**Problem to work on:** Leave out the lines before the one with "Moving on to the dough disc [156,273,192,299]."; output that line and all remaining lines of the records exactly.

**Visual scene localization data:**
■ ■ ■ ■

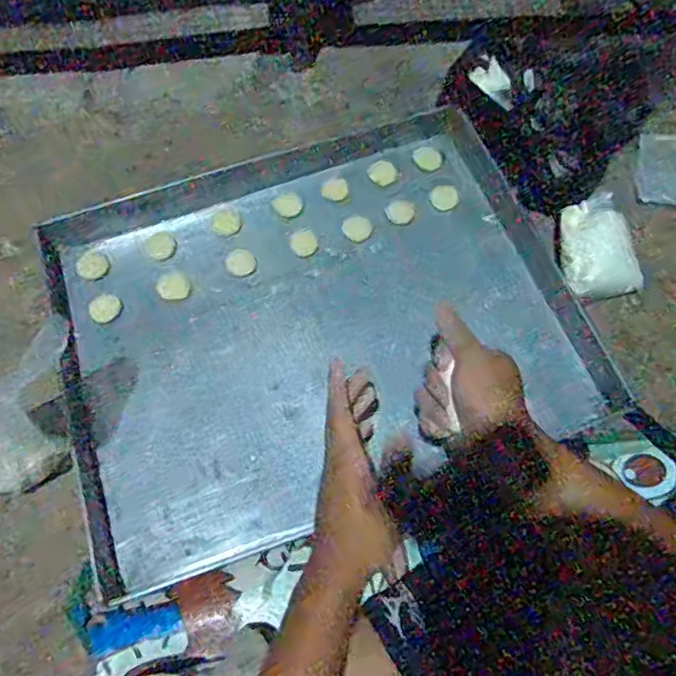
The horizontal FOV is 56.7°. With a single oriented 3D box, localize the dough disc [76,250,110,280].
[{"bbox_3d":[-0.278,-0.084,0.709,0.034,0.004,0.034,1,66,-2],"label":"dough disc"}]

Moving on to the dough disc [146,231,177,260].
[{"bbox_3d":[-0.203,-0.106,0.722,0.031,0.007,0.031,1,66,-2],"label":"dough disc"}]

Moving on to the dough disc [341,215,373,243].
[{"bbox_3d":[0.023,-0.130,0.737,0.033,0.004,0.035,1,66,-2],"label":"dough disc"}]

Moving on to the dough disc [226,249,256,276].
[{"bbox_3d":[-0.112,-0.087,0.720,0.032,0.004,0.035,1,66,-2],"label":"dough disc"}]

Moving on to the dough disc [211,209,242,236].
[{"bbox_3d":[-0.130,-0.135,0.733,0.032,0.007,0.030,1,66,-2],"label":"dough disc"}]

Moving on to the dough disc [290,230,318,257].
[{"bbox_3d":[-0.039,-0.109,0.727,0.030,0.004,0.030,1,66,-2],"label":"dough disc"}]

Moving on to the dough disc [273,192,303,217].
[{"bbox_3d":[-0.058,-0.157,0.743,0.032,0.005,0.029,-29,70,-14],"label":"dough disc"}]

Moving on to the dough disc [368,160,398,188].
[{"bbox_3d":[0.054,-0.202,0.766,0.031,0.006,0.034,1,66,-2],"label":"dough disc"}]

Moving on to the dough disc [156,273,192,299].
[{"bbox_3d":[-0.185,-0.058,0.711,0.036,0.007,0.030,-1,66,-2],"label":"dough disc"}]

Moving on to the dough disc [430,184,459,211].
[{"bbox_3d":[0.128,-0.169,0.751,0.031,0.004,0.033,-2,78,8],"label":"dough disc"}]

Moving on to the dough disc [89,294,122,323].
[{"bbox_3d":[-0.258,-0.033,0.695,0.034,0.008,0.031,1,66,-2],"label":"dough disc"}]

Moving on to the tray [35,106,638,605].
[{"bbox_3d":[-0.024,-0.025,0.687,0.536,0.036,0.441,-17,68,-9],"label":"tray"}]

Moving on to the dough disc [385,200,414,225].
[{"bbox_3d":[0.075,-0.151,0.746,0.033,0.004,0.034,1,66,-2],"label":"dough disc"}]

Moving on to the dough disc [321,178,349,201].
[{"bbox_3d":[-0.004,-0.179,0.756,0.032,0.005,0.028,-8,66,-6],"label":"dough disc"}]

■ ■ ■ ■

**Task output:**
Moving on to the dough disc [156,273,192,299].
[{"bbox_3d":[-0.185,-0.058,0.711,0.036,0.007,0.030,-1,66,-2],"label":"dough disc"}]

Moving on to the dough disc [430,184,459,211].
[{"bbox_3d":[0.128,-0.169,0.751,0.031,0.004,0.033,-2,78,8],"label":"dough disc"}]

Moving on to the dough disc [89,294,122,323].
[{"bbox_3d":[-0.258,-0.033,0.695,0.034,0.008,0.031,1,66,-2],"label":"dough disc"}]

Moving on to the tray [35,106,638,605].
[{"bbox_3d":[-0.024,-0.025,0.687,0.536,0.036,0.441,-17,68,-9],"label":"tray"}]

Moving on to the dough disc [385,200,414,225].
[{"bbox_3d":[0.075,-0.151,0.746,0.033,0.004,0.034,1,66,-2],"label":"dough disc"}]

Moving on to the dough disc [321,178,349,201].
[{"bbox_3d":[-0.004,-0.179,0.756,0.032,0.005,0.028,-8,66,-6],"label":"dough disc"}]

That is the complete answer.